Well, while I was at the United match I saw that the host did get back to me, and did so the night before. I was worried sick that she was going to chew me out for "hounding" her or some shit like that. But she didn't -- she just wanted to set up a time for me to canvas her place and she wanted a head count. That's all. So I gave her both.

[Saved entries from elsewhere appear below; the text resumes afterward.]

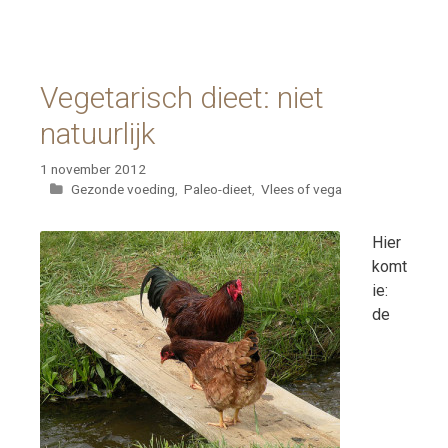
Vegetarisch dieet: niet
natuurlijk
1 november 2012
Categorieën
Gezonde voeding
,
Paleo-dieet
,
Vlees of vega
Hier
komt
ie:
de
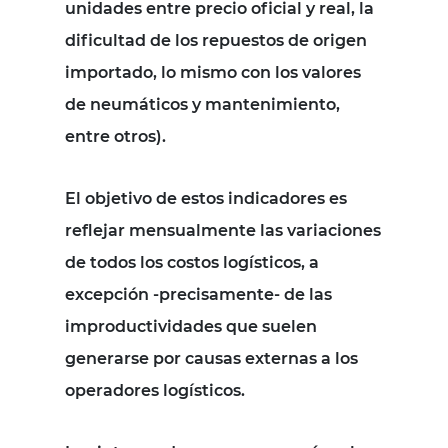
unidades entre precio oficial y real, la
dificultad de los repuestos de origen
importado, lo mismo con los valores
de neumáticos y mantenimiento,
entre otros).
El objetivo de estos indicadores es
reflejar mensualmente las variaciones
de todos los costos logísticos, a
excepción -precisamente- de las
improductividades que suelen
generarse por causas externas a los
operadores logísticos.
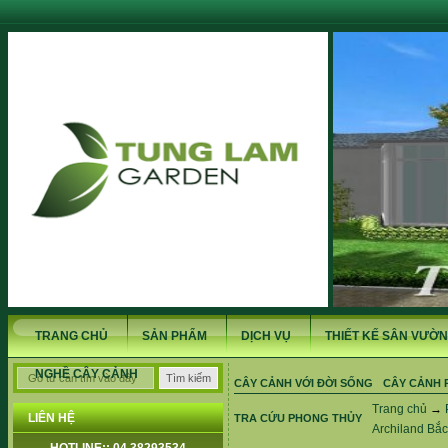
TRANG CHỦ
SẢN PHẨM
DỊCH VỤ
THIẾT KẾ SÂN VƯỜN
NGHỀ CÂY CẢNH
CÂY CẢNH VỚI ĐỜI SỐNG
CÂY CẢNH 
Trang chủ
→
LIÊN HỆ
TRA CỨU PHONG THỦY
Archiland Bắc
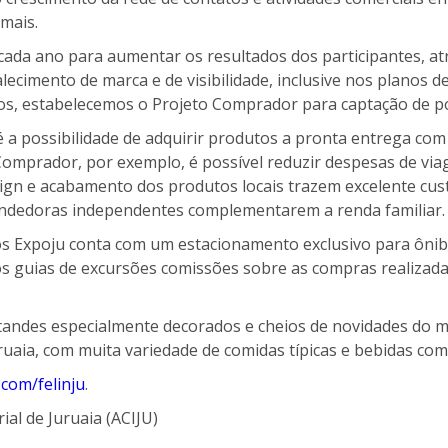
mais.
cada ano para aumentar os resultados dos participantes, atra
cimento de marca e de visibilidade, inclusive nos planos de 
, estabelecemos o Projeto Comprador para captação de pot
 a possibilidade de adquirir produtos a pronta entrega com 
 Comprador, por exemplo, é possível reduzir despesas de v
ign e acabamento dos produtos locais trazem excelente cust
ndedoras independentes complementarem a renda familiar.
os Expoju conta com um estacionamento exclusivo para ônib
os guias de excursões comissões sobre as compras realizada
estandes especialmente decorados e cheios de novidades do
ruaia, com muita variedade de comidas típicas e bebidas com
com/felinju
.
ial de Juruaia (ACIJU)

That was late Wednesday night. As of press time, I haven't heard back. And you know what? I'm not worried. Uh, not really. Hey, in my e-mail I said that if she needs anything important -- you know, food, drinks, tables, stuff like that -- let me know. I will assume that since she did not frantically e-mail me back -- "I THOUGHT YOU WERE GOING TO GET ALL THAT STUFF!!!" -- she has taken care of all of that.
Right?
I still need to visit her because, as President, I need to know where the hell I'm going. But I have to tell you that the pounding heart and aching chest I felt the first part of this week is completely gone, even though all our ducks aren't in a row yet. Why? Because my initial ennui over the host not communicating back to me is gone. Yep, with one terse message, all my anxiety evaporated. Doesn't matter that maybe I should have some anxiety precisely because all our ducks aren't in a row yet. Besides, I've done all I could!
If I don't hear from her, I'll text her lunchtime today. I kind of need to make sure I see her house before the event begins or I'll go back to freaking the fuck out.